The City today welcomed plans to overhaul Britain’s banks but warned they could be resisted by the country’s largest lenders.
Radical proposals from the Parliamentary Commission on Banking Standards could see bankers jailed for misconduct and bonuses delayed for up to 10 years alongside a host of other measures. Chancellor George Osborne was today expected to signal the first steps in selling off Lloyds Banking Group and Royal Bank of Scotland in his Mansion House speech.
“These changes include both the velvet glove of culture change as well as the iron fist of changes to regulations, rewards and punishment,” said Professor Andre Spicer of Cass Business School on the commission’s findings. Martin Gilbert, chief executive of Aberdeen Asset Management, said: “The commission has produced a thorough and insightful report, which we hope will support a step change in banking practices behind the financial crisis, and ensure taxpayers are no longer on the hook.
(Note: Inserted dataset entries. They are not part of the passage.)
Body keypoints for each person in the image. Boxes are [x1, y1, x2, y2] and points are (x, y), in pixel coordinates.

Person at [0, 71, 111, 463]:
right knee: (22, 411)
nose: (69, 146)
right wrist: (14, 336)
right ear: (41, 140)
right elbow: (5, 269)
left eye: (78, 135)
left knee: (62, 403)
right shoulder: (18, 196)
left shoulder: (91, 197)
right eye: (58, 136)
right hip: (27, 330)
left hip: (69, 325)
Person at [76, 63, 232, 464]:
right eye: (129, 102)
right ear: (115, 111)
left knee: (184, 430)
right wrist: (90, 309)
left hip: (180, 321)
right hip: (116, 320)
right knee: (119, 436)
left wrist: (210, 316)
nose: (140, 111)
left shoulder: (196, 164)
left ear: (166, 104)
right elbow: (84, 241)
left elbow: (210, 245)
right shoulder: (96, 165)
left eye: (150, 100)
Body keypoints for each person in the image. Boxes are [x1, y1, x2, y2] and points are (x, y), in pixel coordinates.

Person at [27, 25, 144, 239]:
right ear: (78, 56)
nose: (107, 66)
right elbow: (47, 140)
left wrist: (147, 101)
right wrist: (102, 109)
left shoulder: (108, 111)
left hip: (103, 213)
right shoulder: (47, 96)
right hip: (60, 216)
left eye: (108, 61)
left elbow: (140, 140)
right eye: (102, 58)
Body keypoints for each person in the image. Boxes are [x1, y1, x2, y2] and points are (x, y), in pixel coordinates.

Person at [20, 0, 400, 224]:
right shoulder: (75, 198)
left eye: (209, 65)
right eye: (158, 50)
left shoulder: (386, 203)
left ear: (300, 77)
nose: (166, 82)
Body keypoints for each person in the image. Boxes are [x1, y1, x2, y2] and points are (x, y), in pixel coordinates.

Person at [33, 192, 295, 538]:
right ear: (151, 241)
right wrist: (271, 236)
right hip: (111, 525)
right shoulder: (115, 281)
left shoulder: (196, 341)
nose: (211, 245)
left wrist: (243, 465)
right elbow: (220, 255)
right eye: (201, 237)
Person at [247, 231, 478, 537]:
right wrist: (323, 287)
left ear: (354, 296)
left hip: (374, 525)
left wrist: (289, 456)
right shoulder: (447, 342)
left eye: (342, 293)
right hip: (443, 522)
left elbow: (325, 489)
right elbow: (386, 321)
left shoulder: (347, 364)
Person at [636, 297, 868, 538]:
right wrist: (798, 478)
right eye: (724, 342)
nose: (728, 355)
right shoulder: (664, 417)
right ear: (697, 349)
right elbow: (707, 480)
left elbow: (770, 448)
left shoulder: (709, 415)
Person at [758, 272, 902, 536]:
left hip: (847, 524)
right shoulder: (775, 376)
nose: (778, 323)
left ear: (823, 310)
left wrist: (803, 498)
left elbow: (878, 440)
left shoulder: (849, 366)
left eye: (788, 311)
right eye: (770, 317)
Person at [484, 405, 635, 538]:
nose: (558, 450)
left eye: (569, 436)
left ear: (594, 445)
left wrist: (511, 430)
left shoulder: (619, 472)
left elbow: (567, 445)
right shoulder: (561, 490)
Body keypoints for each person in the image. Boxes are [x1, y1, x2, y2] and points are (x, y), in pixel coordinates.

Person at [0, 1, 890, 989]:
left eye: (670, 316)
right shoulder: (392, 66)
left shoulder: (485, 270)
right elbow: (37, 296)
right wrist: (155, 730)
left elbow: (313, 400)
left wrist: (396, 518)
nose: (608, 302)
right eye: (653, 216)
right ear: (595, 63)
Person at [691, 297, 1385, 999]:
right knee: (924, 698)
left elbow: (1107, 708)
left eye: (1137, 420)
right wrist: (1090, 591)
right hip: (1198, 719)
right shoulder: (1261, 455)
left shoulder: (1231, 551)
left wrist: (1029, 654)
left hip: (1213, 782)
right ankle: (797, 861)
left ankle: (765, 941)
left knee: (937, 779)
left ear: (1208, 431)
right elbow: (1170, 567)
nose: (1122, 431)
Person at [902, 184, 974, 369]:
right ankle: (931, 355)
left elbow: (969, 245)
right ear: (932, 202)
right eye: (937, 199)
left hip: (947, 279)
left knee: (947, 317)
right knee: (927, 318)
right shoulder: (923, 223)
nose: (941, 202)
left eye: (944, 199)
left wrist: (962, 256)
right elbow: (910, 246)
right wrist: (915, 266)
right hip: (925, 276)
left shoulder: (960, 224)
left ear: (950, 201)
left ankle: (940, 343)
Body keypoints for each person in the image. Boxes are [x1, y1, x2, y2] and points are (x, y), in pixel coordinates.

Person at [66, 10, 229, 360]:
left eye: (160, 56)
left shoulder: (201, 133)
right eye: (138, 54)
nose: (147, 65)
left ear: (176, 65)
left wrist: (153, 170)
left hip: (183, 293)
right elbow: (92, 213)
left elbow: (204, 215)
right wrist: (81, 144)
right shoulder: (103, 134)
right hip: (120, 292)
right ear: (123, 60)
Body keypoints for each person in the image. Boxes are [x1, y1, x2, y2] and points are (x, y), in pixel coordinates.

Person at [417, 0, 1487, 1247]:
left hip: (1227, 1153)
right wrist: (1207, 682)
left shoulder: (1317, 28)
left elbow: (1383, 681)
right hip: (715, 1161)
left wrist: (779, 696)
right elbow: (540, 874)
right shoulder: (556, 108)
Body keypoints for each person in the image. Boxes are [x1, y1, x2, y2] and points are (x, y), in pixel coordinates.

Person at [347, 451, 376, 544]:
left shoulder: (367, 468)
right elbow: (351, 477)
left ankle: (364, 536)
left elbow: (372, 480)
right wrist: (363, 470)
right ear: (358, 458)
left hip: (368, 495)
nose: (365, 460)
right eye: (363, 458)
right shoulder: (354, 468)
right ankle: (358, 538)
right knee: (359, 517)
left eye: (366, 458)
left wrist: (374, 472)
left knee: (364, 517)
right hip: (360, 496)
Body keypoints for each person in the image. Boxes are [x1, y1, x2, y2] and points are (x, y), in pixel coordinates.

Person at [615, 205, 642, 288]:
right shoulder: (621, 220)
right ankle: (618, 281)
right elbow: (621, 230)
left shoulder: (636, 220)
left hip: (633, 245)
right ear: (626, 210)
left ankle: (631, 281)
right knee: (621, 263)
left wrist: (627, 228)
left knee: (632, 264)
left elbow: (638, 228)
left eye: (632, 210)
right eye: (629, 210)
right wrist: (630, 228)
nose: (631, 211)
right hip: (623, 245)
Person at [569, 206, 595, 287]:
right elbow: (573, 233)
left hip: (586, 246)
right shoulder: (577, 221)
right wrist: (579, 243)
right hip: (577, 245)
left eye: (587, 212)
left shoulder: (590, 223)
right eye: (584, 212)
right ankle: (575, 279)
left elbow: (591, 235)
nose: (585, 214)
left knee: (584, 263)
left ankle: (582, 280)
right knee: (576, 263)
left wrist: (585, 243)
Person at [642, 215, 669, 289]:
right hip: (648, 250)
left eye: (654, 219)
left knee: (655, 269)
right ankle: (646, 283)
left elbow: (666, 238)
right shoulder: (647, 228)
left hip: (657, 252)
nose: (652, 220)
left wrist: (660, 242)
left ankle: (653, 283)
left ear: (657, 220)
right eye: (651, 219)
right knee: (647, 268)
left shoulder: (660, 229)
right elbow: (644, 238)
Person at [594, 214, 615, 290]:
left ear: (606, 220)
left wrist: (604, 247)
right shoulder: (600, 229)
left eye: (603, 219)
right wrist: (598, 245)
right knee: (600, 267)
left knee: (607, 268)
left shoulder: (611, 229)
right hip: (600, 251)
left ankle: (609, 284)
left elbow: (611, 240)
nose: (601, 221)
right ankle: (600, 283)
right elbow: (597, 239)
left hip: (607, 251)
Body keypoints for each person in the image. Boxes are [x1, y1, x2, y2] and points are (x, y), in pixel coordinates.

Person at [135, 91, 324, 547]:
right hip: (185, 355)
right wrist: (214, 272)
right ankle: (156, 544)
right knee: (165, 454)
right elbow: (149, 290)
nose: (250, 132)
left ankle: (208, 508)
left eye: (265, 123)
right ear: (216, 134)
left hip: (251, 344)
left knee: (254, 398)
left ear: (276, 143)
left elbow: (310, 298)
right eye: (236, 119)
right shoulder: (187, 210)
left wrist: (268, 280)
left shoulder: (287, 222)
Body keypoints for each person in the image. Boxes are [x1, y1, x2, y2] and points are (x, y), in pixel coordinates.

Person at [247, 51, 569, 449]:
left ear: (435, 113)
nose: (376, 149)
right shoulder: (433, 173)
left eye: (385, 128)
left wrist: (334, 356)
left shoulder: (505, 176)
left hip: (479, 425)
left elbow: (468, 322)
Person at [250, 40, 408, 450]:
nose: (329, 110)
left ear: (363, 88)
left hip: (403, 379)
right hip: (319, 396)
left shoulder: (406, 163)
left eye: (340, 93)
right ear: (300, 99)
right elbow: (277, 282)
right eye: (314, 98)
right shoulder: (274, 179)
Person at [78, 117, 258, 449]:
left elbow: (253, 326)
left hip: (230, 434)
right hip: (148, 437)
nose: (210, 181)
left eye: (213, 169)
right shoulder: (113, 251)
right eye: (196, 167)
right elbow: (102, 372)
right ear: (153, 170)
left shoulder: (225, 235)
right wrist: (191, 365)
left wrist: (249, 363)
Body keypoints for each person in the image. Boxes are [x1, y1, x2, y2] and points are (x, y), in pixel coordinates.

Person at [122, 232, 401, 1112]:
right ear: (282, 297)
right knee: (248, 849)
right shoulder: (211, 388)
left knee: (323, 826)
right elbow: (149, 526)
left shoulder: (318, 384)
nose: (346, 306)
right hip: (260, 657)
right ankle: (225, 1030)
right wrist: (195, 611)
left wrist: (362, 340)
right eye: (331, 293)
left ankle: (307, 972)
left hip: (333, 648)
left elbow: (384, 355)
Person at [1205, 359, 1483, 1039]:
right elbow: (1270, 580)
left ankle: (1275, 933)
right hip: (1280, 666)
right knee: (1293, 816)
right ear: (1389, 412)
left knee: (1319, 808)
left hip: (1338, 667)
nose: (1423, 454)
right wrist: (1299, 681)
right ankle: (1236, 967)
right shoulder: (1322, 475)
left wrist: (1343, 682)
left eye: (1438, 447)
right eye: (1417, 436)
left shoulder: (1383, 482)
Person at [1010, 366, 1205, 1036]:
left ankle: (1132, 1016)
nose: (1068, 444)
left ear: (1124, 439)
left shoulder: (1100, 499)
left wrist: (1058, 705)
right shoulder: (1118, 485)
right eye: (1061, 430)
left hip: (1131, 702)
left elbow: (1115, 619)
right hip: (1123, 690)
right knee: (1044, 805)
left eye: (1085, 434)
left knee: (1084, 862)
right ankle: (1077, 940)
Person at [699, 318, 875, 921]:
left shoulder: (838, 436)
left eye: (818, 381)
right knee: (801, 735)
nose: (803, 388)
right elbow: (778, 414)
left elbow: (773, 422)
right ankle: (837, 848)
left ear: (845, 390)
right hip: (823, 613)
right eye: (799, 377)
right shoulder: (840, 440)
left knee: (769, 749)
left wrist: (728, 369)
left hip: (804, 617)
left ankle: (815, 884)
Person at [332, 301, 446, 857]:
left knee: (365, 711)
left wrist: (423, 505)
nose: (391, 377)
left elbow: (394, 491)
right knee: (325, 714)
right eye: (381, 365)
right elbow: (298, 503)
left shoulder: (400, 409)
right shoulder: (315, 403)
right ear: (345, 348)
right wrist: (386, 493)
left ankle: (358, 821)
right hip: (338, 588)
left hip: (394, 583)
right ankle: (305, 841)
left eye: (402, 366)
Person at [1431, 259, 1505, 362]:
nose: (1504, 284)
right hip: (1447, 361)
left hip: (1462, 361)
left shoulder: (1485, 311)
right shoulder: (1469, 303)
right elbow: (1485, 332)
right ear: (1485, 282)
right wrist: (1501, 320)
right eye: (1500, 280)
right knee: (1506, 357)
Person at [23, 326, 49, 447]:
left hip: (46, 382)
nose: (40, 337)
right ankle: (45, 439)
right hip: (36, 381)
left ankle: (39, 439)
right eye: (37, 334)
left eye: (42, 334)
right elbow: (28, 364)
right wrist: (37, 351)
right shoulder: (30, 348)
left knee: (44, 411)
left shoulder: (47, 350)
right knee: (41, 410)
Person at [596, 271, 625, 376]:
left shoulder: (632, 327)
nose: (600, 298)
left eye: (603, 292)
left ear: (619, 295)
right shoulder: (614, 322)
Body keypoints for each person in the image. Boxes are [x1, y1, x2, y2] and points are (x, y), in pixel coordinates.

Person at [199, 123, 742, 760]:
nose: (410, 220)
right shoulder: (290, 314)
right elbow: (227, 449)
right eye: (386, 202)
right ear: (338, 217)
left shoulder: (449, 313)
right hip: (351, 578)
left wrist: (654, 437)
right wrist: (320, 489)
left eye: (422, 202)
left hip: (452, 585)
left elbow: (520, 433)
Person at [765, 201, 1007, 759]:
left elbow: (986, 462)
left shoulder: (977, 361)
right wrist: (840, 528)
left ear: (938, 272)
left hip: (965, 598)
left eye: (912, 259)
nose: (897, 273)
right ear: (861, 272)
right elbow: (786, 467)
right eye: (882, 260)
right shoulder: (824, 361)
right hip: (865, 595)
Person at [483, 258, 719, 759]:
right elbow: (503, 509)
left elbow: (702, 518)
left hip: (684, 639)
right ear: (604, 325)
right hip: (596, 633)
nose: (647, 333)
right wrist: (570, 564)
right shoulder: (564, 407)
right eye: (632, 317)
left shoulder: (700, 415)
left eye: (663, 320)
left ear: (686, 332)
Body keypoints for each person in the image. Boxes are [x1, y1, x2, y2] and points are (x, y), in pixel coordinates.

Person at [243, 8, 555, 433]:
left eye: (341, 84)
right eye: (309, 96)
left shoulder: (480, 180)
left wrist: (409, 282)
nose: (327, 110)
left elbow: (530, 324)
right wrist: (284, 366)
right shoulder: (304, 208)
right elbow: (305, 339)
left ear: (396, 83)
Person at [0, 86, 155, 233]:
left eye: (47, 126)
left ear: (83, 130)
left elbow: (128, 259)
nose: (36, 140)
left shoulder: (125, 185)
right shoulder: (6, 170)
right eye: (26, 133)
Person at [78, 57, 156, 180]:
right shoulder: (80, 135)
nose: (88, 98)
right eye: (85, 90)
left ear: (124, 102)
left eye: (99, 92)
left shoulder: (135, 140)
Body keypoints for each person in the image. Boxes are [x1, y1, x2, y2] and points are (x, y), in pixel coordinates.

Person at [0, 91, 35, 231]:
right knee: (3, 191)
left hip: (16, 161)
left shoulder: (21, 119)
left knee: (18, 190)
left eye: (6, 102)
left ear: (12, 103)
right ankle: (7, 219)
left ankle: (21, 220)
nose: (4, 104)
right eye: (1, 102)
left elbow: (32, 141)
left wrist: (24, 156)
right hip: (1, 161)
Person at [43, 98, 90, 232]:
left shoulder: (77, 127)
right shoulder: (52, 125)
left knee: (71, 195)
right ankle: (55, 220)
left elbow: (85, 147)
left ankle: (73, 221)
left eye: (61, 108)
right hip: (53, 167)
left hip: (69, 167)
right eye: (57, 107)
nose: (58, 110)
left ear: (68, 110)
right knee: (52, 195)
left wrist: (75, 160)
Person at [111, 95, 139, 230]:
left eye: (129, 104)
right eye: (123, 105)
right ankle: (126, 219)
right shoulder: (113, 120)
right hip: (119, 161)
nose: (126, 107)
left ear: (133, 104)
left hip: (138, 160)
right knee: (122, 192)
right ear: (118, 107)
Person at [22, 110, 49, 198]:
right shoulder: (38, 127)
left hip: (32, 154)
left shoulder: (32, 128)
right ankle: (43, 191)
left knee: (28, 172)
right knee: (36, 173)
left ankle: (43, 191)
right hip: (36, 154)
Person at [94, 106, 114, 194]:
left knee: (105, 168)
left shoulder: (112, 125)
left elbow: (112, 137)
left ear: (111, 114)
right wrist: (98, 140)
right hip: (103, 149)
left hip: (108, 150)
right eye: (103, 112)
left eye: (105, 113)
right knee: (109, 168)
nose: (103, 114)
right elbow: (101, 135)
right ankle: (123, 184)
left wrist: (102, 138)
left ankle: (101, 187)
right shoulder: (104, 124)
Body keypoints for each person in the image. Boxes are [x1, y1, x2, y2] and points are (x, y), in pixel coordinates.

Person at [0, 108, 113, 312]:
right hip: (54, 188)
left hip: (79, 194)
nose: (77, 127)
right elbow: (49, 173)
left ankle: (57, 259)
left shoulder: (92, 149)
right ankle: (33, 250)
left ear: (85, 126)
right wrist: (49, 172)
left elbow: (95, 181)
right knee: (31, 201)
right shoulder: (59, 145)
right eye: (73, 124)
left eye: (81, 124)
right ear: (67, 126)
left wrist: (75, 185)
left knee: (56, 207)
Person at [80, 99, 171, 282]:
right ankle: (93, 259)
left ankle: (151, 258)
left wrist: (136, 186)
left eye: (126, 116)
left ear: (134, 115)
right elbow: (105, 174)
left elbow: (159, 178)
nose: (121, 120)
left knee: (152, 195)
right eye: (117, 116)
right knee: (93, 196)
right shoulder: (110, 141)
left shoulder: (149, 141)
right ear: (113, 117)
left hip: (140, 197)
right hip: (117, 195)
“Improving remuneration structures, increasing accountability and moving away from short-termism should ensure a strong culture of best practice across the sector. We’d certainly like to see the role of chairman become full-time given the size, scale and sheer complexity of banks today. A stable banking sector is essential for a growing economy and the UK will benefit if the right checks, balances and governance are in place.”
Shares in RBS dipped 0.5p to 322.6p and Lloyds Banking Group fell 0.15p to 62p.
Lord Myners, City minister under Labour, warned that any changes would be hard to implement.
“The banks have successfully derailed a number of similar interventions on capital, ring-fencing, bonuses, and I think we will see a similar response here,” he said. “In many areas, Tyrie has said there should be further reviews… very little is going to happen in the next 24 months as a result of this report.”